New hip device will assist surgeons with procedural navigation


Tuesday, 29 June, 2021


New hip device will assist surgeons with procedural navigation

Johnson & Johnson Medical has partnered with Australian startup Navbit to launch Navbit Sprint — an innovative device that can assist surgeons to place and align the acetabular cup, a component that is inserted into the hip socket during joint replacement surgery. The single-use device uses smartphone-like GPS technology to provide real-time feedback to the surgeon on the position of the cup throughout the procedure.

Navbit CEO and co-founder Lynette Walter said, “We could see a real opportunity to make surgical technologies more like the devices we use at home. All our design decisions are driven by surgeons’ insights — as a surgeon-led organisation, we understand the real challenges they might face during hip replacement procedures. We are proud and excited to be partnering with Johnson & Johnson Medical, giving us the opportunity to reach more surgeons and supporting them in providing scalable and accessible solutions to their customers.”

More than 40,000 hip replacement surgeries are performed in Australia every year,1 with 6.3% of these cases requiring revision surgery within 10 years.2

Despite advances in technique, accuracy of cup placement remains variable due to factors such as the anatomy of the pelvis, stiffness of the spinopelvic area, functional positions of the pelvis, its position at set-up and movement during surgery, reference frames used and the way angles are measured.3

Research shows half of acetabular cup implants fail to achieve their target orientation,4 with hip dislocation remaining the second most common cause of failure.5

Orthopaedic surgeon and Navbit co-founder Professor Bill Walter said that even though existing hip-navigation technologies can help surgeons achieve better alignment of the cup to the pelvic socket, they are seldom used in practice.

“Existing hip-navigation technologies tend to be cumbersome and complicated. However, we do know that cup position is very important. Published data tells the story clearly: half of all acetabular cups aren’t correctly aligned, which increases the risk of hip dislocation, hip joint wearing out and discomfort following the surgery, which can all have detrimental effect on patients’ quality of life. Achieving the right alignment without technology is actually quite difficult, even for the most highly trained surgical eye,” Professor Walter said.

Navbit Sprint has been included on the Australian Register of Therapeutic Goods (ARTG) following assessment by the Therapeutic Goods Administration (TGA) and has been cleared by the US Food and Drug Administration (FDA) and granted a CE Mark. This means it can be used by surgeons in Europe, the United States and Australia.

Johnson and Johnson Medical ANZ Managing Director Sue Martin welcomed the partnership.
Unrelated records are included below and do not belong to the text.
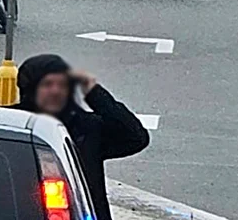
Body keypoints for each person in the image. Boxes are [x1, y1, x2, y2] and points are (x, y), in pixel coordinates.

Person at [12, 54, 149, 220]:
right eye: (47, 84)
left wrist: (93, 92)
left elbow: (136, 137)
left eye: (62, 84)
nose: (55, 91)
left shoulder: (85, 126)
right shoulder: (10, 123)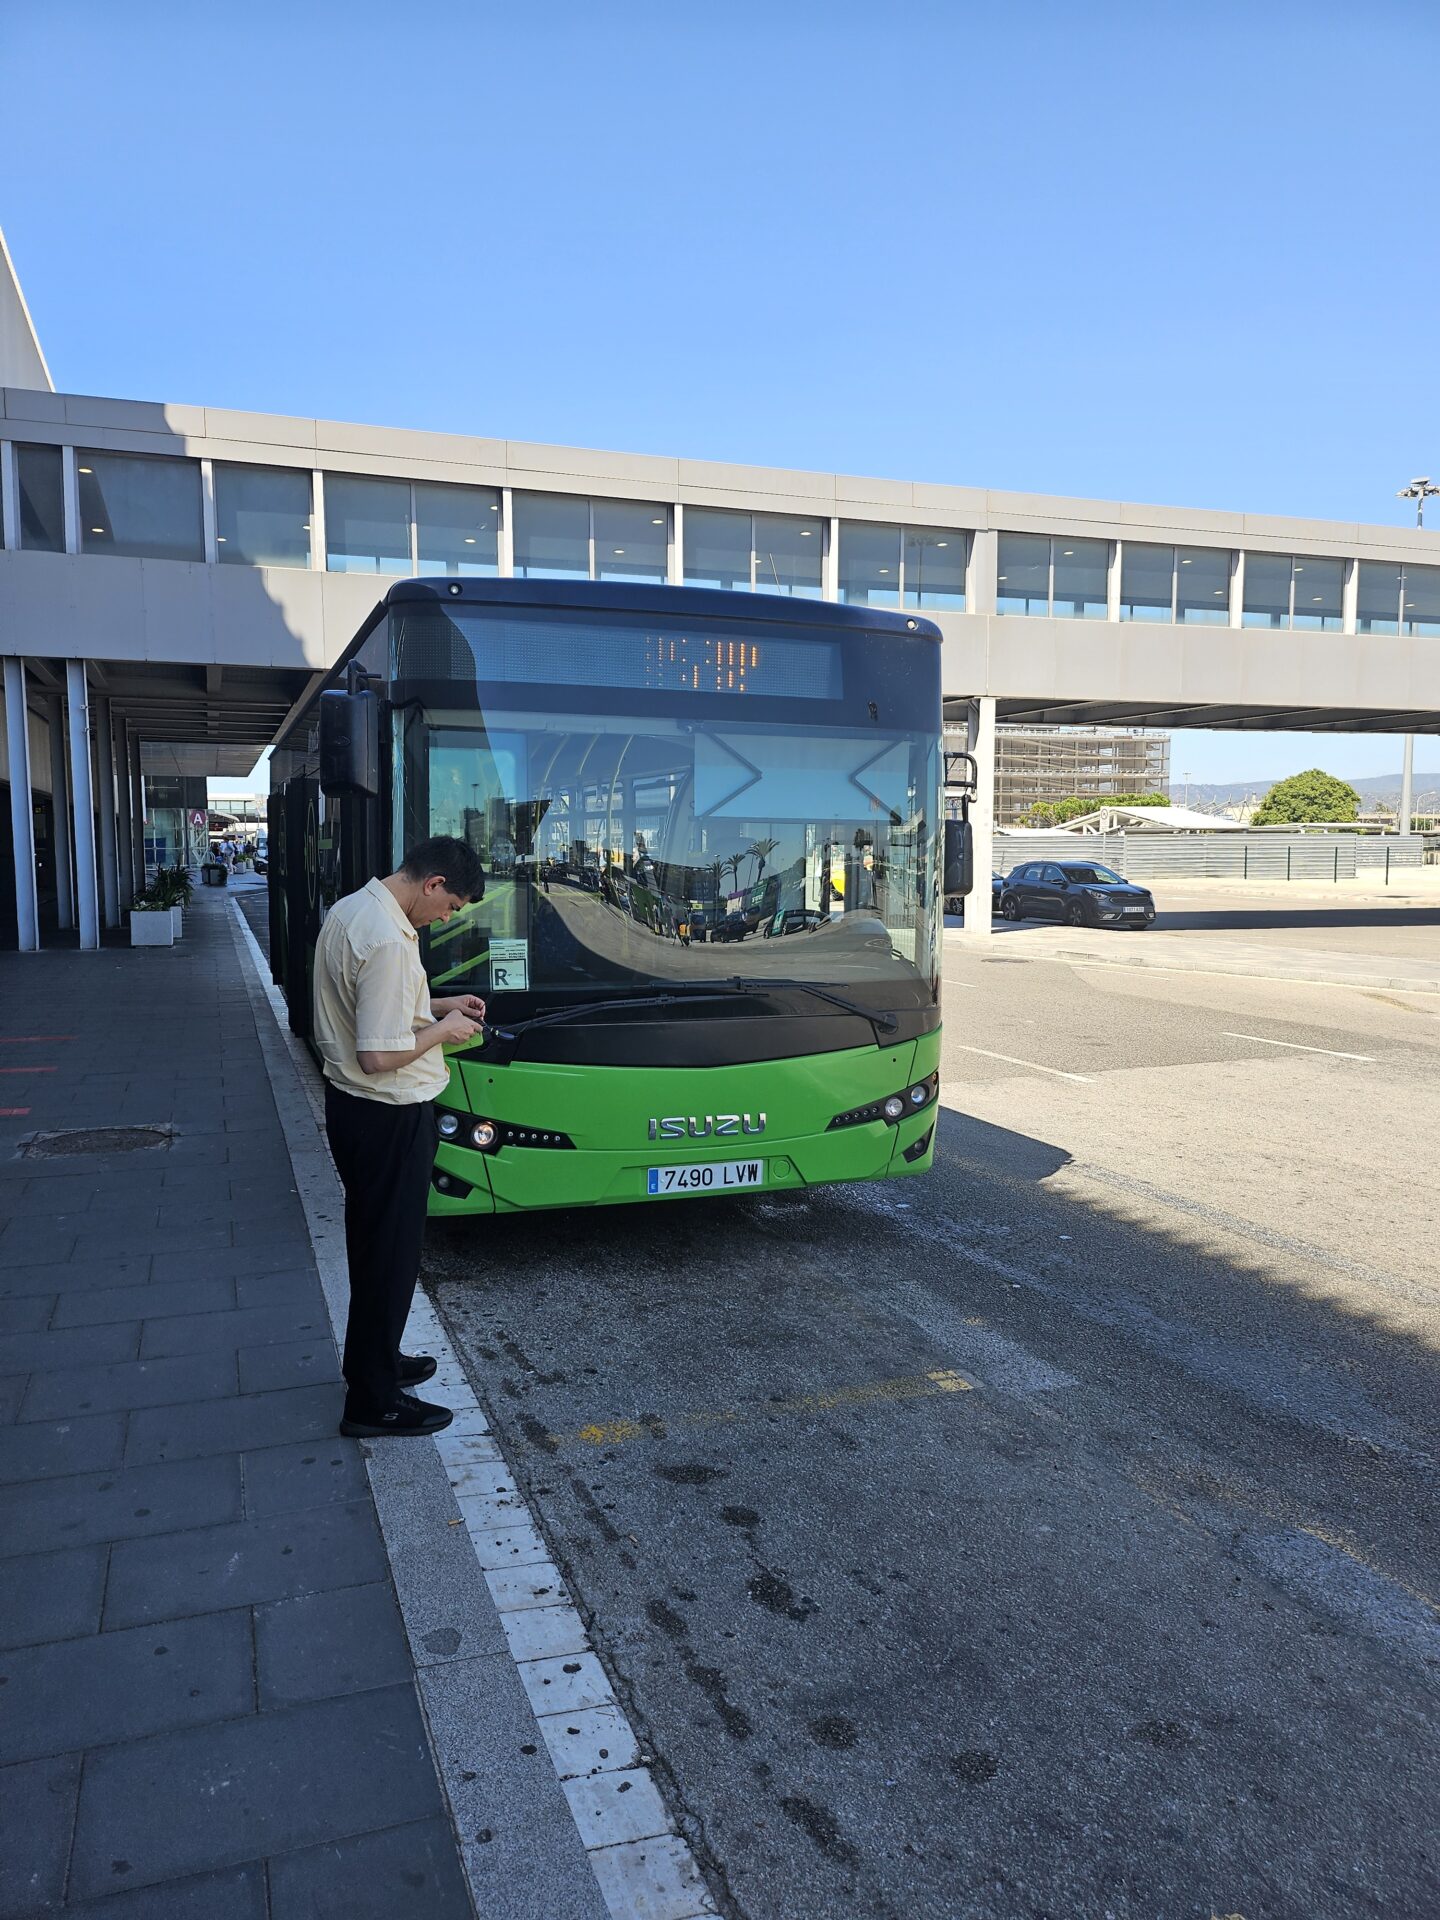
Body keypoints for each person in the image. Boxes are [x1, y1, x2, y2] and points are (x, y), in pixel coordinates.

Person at [313, 836, 487, 1437]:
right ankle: (373, 1402)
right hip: (387, 1113)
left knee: (372, 1245)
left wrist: (439, 1004)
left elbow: (376, 1004)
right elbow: (379, 1054)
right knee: (389, 1257)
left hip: (355, 1112)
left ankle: (372, 1363)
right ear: (433, 883)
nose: (445, 919)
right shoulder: (389, 939)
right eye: (450, 907)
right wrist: (444, 1032)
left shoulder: (356, 909)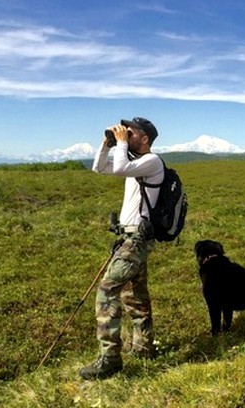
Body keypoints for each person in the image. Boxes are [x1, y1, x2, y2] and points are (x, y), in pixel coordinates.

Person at [79, 116, 164, 380]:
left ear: (145, 139)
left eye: (131, 133)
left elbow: (118, 168)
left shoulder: (152, 161)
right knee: (134, 295)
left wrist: (121, 144)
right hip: (130, 238)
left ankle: (110, 358)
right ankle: (143, 346)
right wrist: (107, 144)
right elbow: (99, 168)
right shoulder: (134, 164)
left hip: (137, 240)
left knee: (107, 291)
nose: (125, 134)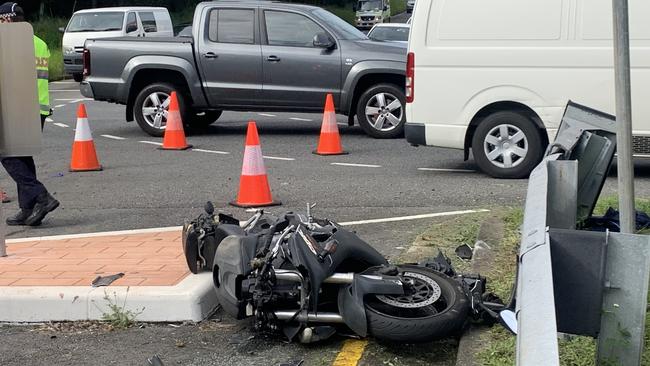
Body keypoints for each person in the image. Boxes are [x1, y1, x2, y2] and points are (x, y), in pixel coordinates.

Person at [0, 2, 59, 226]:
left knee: (7, 154)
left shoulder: (10, 43)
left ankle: (41, 196)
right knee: (23, 155)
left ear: (6, 19)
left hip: (18, 107)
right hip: (38, 107)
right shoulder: (39, 42)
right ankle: (28, 208)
“We see this partnership as a great opportunity to support an Australian medical innovation, while at the same time bringing a doctor- and patient-centric solution to the market,” she said.

“Navbit is the ideal partner, as they share our commitment to reimagine the way health care is delivered and to help people live longer, healthier lives.”

Navbit Sprint is available now to orthopaedic surgeons throughout Australia.

References
  1. Reported Hip Procedures, Australian Orthopaedic Association National Joint Replacement Registry, Available at: https://aoanjrr.sahmri.com/hips, Accessed in February 2021.
  2. Hip, Knee & Shoulder Arthroplasty Annual Report 2019, Australian Orthopaedic Association National Joint Replacement Registry, Available at: https://aoanjrr.sahmri.com/documents/10180/689619/Hip%2C+Knee+%26+Shoulder+Arthroplasty+New/6a07a3b8-8767-06cf-9069-d165dc9baca7, Accessed in February 2021.
  3. Current Concepts in Acetabular Positioning in Total Hip Arthroplasty, Available at: https://www.ncbi.nlm.nih.gov/pmc/articles/PMC5525519/, Accessed in February 2021.
  4. The John Charnley Award: Risk Factors for Cup Malpositioning. Quality Improvement Through a Joint Registry. at a Tertiary Hospital, Mark C. Callanan MA, Bryan Jarrett BS, Charles R. Bragdon PhD, David Zurakowski PhD, Harry E. Rubash MD, Andrew A. Freiberg MD, Henrik Malchau MD, PhD, Published online: 18 August 2010.